-- EXERCISE DATA follows --

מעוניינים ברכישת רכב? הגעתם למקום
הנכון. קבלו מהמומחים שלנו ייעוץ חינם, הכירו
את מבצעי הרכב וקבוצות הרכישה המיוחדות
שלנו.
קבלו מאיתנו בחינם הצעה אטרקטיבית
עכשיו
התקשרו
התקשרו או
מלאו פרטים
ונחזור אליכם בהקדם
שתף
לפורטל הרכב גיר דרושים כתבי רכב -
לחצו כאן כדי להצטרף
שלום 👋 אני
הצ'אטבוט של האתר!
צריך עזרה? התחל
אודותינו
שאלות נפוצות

-- EXERCISE DATA concluded --
-- EXERCISE DATA follows --

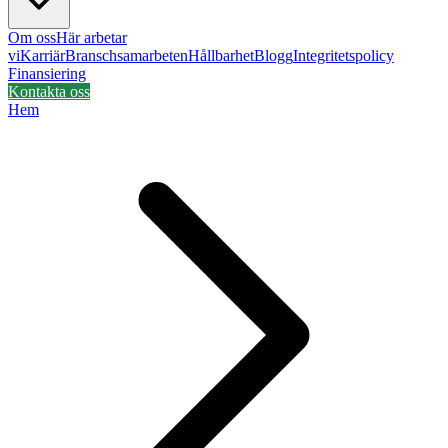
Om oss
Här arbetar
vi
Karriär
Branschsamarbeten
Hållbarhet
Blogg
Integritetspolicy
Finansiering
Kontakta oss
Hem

-- EXERCISE DATA concluded --
-- EXERCISE DATA follows --

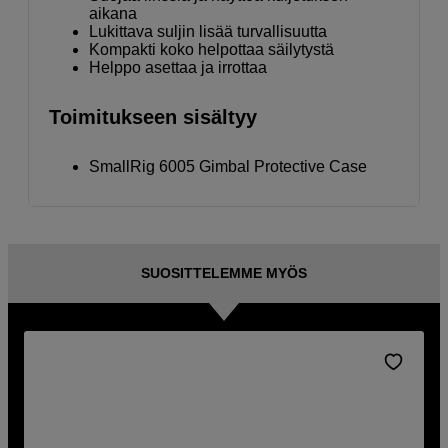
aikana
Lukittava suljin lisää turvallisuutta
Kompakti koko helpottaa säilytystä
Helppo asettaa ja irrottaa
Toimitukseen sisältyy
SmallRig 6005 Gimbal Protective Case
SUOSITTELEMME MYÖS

-- EXERCISE DATA concluded --

Give back exactly the lines above starting at the line where "Lukittava suljin lisää turvallisuutta" appears and ending at the line where "SUOSITTELEMME MYÖS" appears, both included, with no other lines.

Lukittava suljin lisää turvallisuutta
Kompakti koko helpottaa säilytystä
Helppo asettaa ja irrottaa
Toimitukseen sisältyy
SmallRig 6005 Gimbal Protective Case
SUOSITTELEMME MYÖS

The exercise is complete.